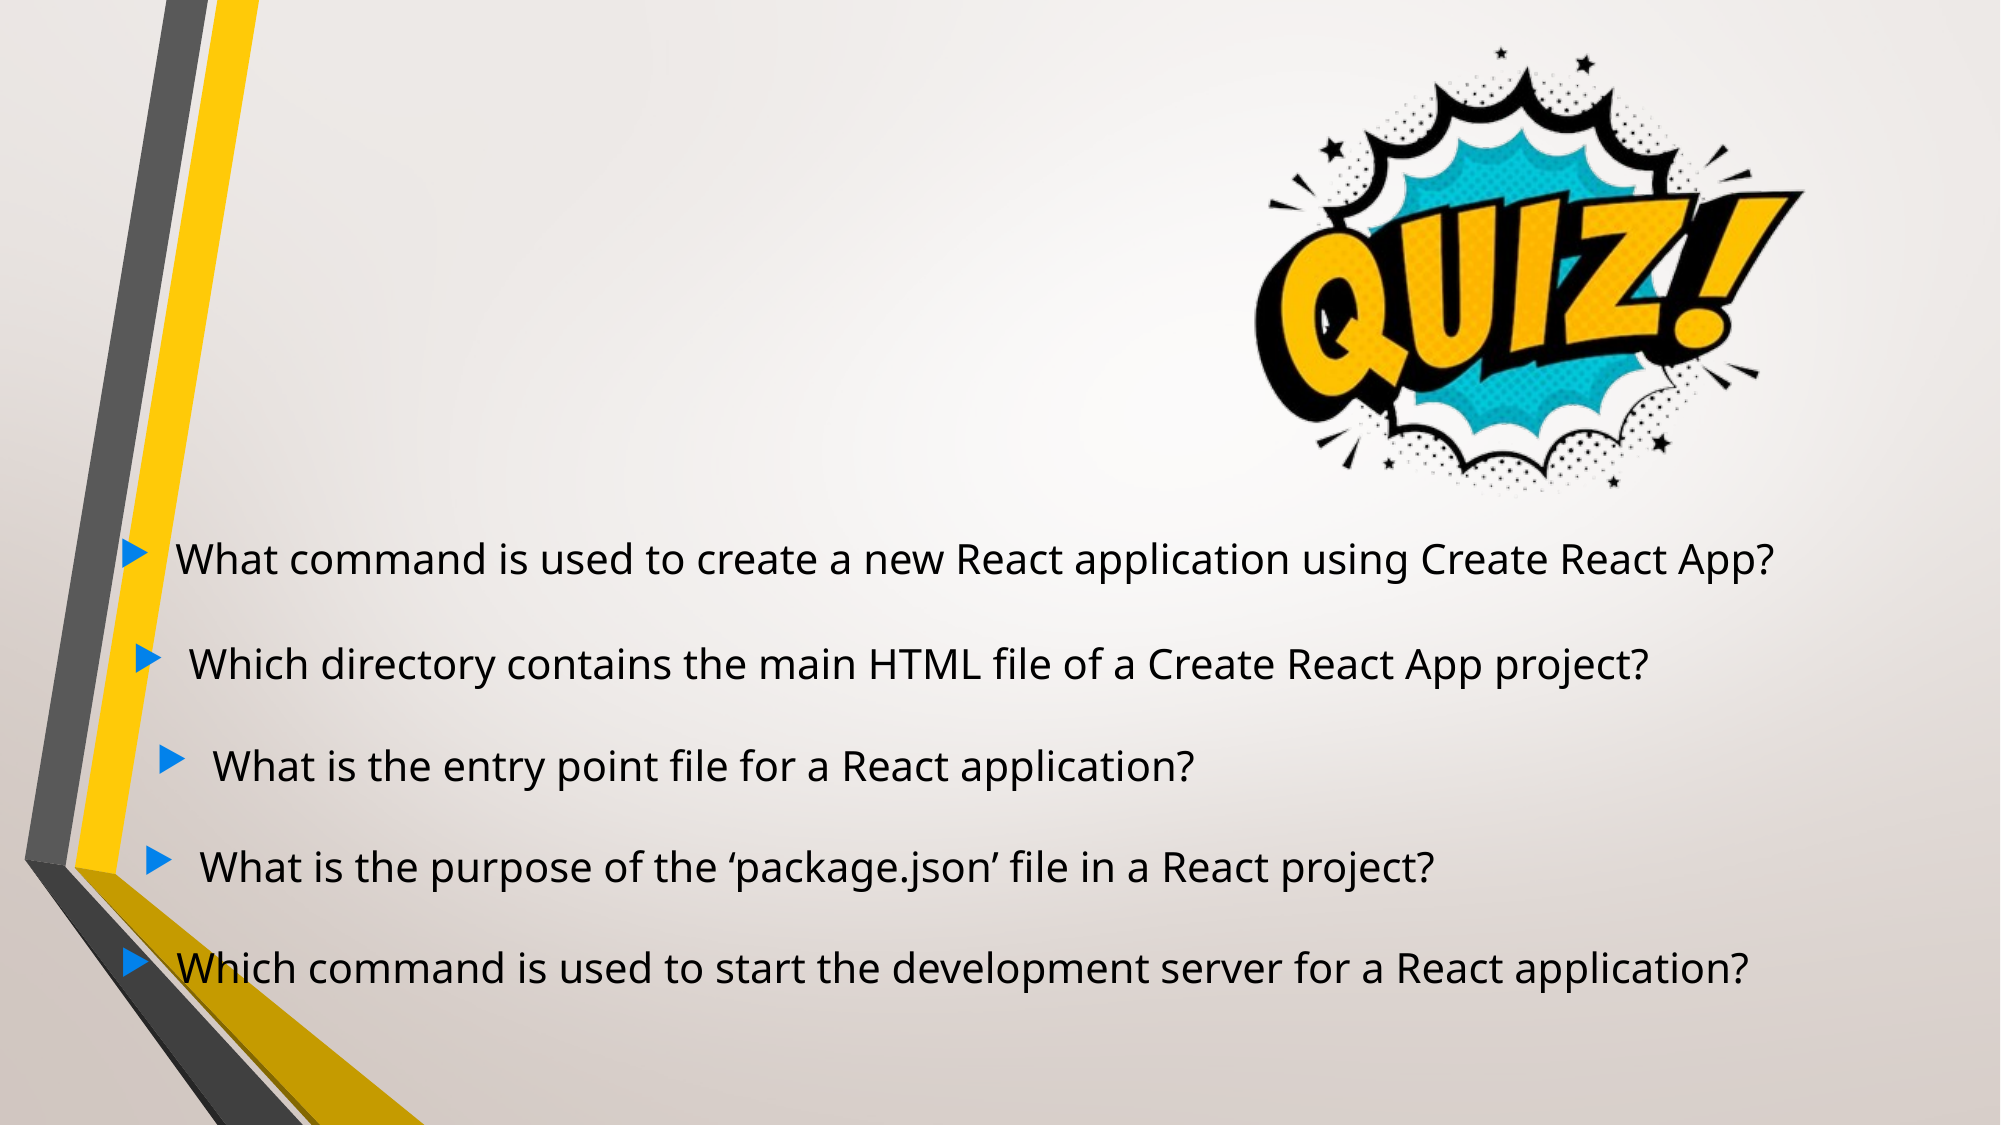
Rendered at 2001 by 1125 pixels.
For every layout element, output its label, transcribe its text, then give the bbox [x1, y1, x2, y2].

text_box What is the purpose of the ‘package.json’ file in a React project? [128, 833, 1450, 898]
picture [1175, 13, 1869, 528]
text_box Which command is used to start the development server for a React application? [105, 934, 1765, 1000]
text_box What is the entry point file for a React application? [141, 731, 1210, 797]
text_box What command is used to create a new React application using Create React App? [104, 525, 1790, 591]
text_box Which directory contains the main HTML file of a Create React App project? [117, 630, 1664, 696]
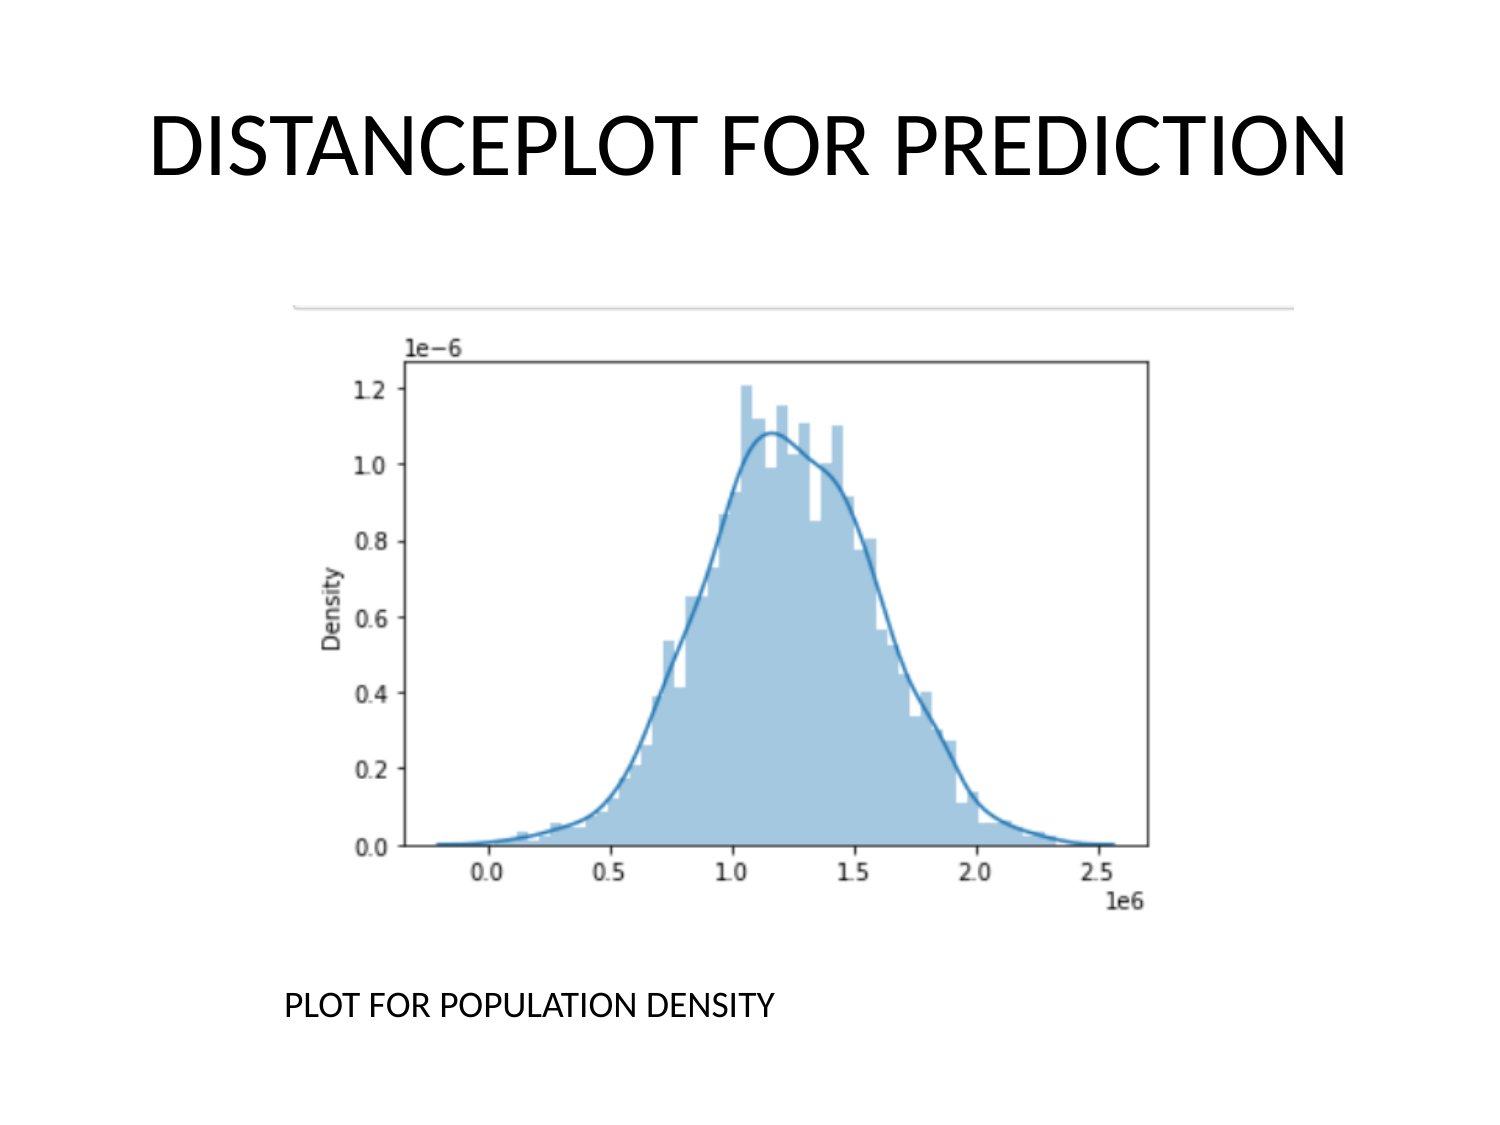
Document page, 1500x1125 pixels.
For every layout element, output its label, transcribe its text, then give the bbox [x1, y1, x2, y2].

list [205, 305, 1294, 963]
title DISTANCEPLOT FOR PREDICTION [75, 45, 1425, 233]
text_box PLOT FOR POPULATION DENSITY [269, 972, 1219, 1033]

----------

#### Assigned task
Print all the material above verbatim and omit its pictures.

#### Solution
Rendered at 2001 by 1125 pixels.
For every layout element, output its label, transcribe its text, then give the bbox [x1, y1, x2, y2].

text_box What is the purpose of the ‘package.json’ file in a React project? [128, 833, 1450, 898]
picture [1175, 13, 1869, 528]
text_box Which command is used to start the development server for a React application? [105, 934, 1765, 1000]
text_box What is the entry point file for a React application? [141, 731, 1210, 797]
text_box What command is used to create a new React application using Create React App? [104, 525, 1790, 591]
text_box Which directory contains the main HTML file of a Create React App project? [117, 630, 1664, 696]
Document page, 1500x1125 pixels.
For every layout element, output its label, transcribe its text, then give the bbox [x1, y1, x2, y2].

list [205, 305, 1294, 963]
title DISTANCEPLOT FOR PREDICTION [75, 45, 1425, 233]
text_box PLOT FOR POPULATION DENSITY [269, 972, 1219, 1033]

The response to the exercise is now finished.